L’Europa è arrivata dunque al momento giusto per permettere al leader dello spogliatoio di prendersi una bella rivincita: molto preziosa per la squadra e probabilmente addirittura di più per il suo morale.
Reina ha le spalle larghe: forte della sua grande esperienza internazionale e di una personalità che non lo ha mai abbandonato, nemmeno nei momenti più difficili della sua lunga e onorata carriera. Ma aveva bisogno lo stesso di vivere una notte da protagonista, per scrollarsi di dosso le accuse e fare contemporaneamente un bel pieno di autostima. Il primo a sapere di avere commesso qualche errore di troppo era proprio lui, infatti.
E c’era dunque il rischio concreto che il portiere spagnolo perdesse un po’ di fiducia e sicurezza: convincendosi a sua volta di trovarsi nei guai. Deve essersene però reso conto pure Sarri, che alla vigilia della partita contro il Feyenoord ha difeso pubblicamente e a spada tratta il suo leader. “Sta facendo benissimo e non merita di essere messo in discussione. Contro la Spal si era comportato da uomo vero, esponendosi a una brutta figura solo per il bene della squadra: di cui è un punto di riferimento”.
Le parole del tecnico, ribadite in privato anche nello spogliatoio, sono state per Reina un balsamo rigenerante. Come gli attestati di stima dei compagni e i loro abbracci durante la partita di Champions, subito dopo il rigore parato dal portiere. Il Napoli ha fatto quadrato intorno allo spagnolo, separato in casa con la società a causa del mancato accordo con De Laurentiis per il rinnovo del suo contratto, in scadenza a giugno. Ma Sarri e la squadra, come si è visto bene mercoledì sera al San Paolo, sono schierati tutti dalla sua parte. Il numero uno, del resto, era stato in estate uno dei promotori del patto scudetto e si era adoperato in prima persona per convincere Insigne e soprattutto Mertens a restare un altro anno. Gli azzurri lo considerano dunque una pedina chiave e imprescindibile del progetto: pure per la sua leadership fuori dal campo.
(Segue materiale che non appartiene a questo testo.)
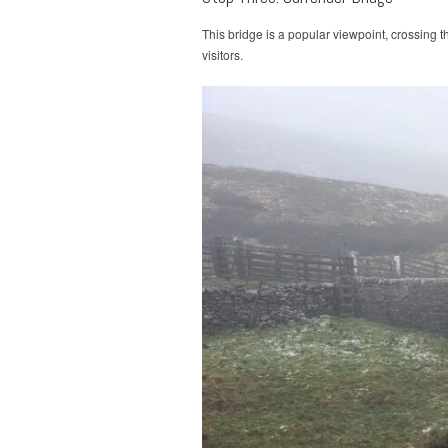
This bridge is a popular viewpoint, crossing t
visitors.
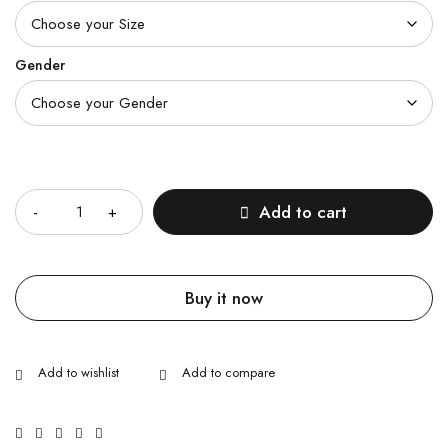
Gender
Quantity
Add to cart
Buy it now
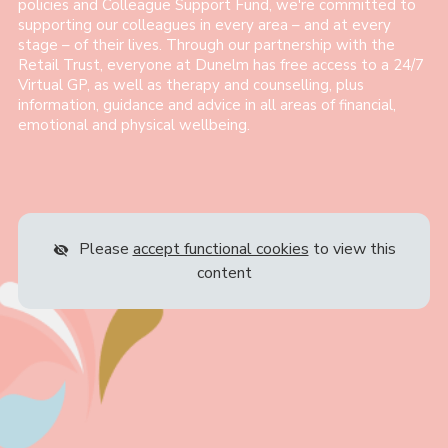
policies and Colleague Support Fund, we're committed to
supporting our colleagues in every area – and at every
stage – of their lives. Through our partnership with the
Retail Trust, everyone at Dunelm has free access to a 24/7
Virtual GP, as well as therapy and counselling, plus
information, guidance and advice in all areas of financial,
emotional and physical wellbeing.
Please
accept functional cookies
to view this
content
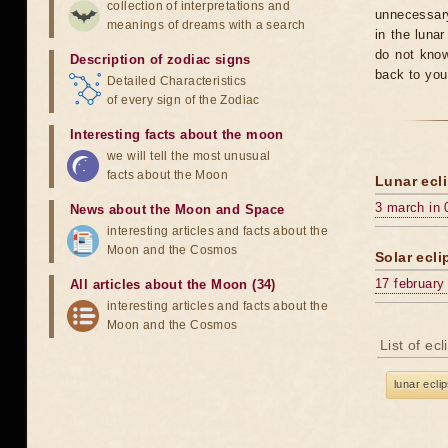
collection of interpretations and
unnecessary
meanings of dreams with a search
in the luna
do not know
Description of zodiac signs
back to you
Detailed Characteristics
of every sign of the Zodiac
Interesting facts about the moon
we will tell the most unusual
facts about the Moon
Lunar ecli
3 march in 
News about the Moon and Space
interesting articles and facts about the
Moon and the Cosmos
Solar ecli
17 february
All articles about the Moon (34)
interesting articles and facts about the
Moon and the Cosmos
List of ec
lunar ecli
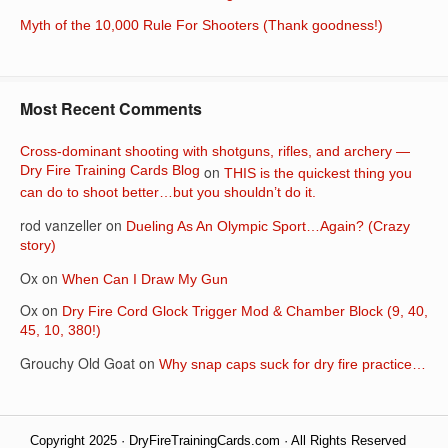
Myth of the 10,000 Rule For Shooters (Thank goodness!)
Most Recent Comments
Cross-dominant shooting with shotguns, rifles, and archery —
Dry Fire Training Cards Blog
on
THIS is the quickest thing you
can do to shoot better…but you shouldn’t do it.
rod vanzeller
on
Dueling As An Olympic Sport…Again? (Crazy
story)
Ox
on
When Can I Draw My Gun
Ox
on
Dry Fire Cord Glock Trigger Mod & Chamber Block (9, 40,
45, 10, 380!)
Grouchy Old Goat
on
Why snap caps suck for dry fire practice…
Copyright 2025 · DryFireTrainingCards.com · All Rights Reserved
Ma è soprattutto tra i pali che Reina può e deve confermarsi decisivo, come è successo con il Feyenoord. “Ho avuto modo di valutare la prestazione di Pepe attraverso gli highlights: è stato super. Le critiche? Inutile commentarle, il suo lavoro è sotto gli occhi di tutto il mondo”, ha detto ieri a radio Kiss Kiss l’agente del portiere, Quilon. Sui social continua invece il silenzio dello spagnolo: è il momento di far parlare i fatti.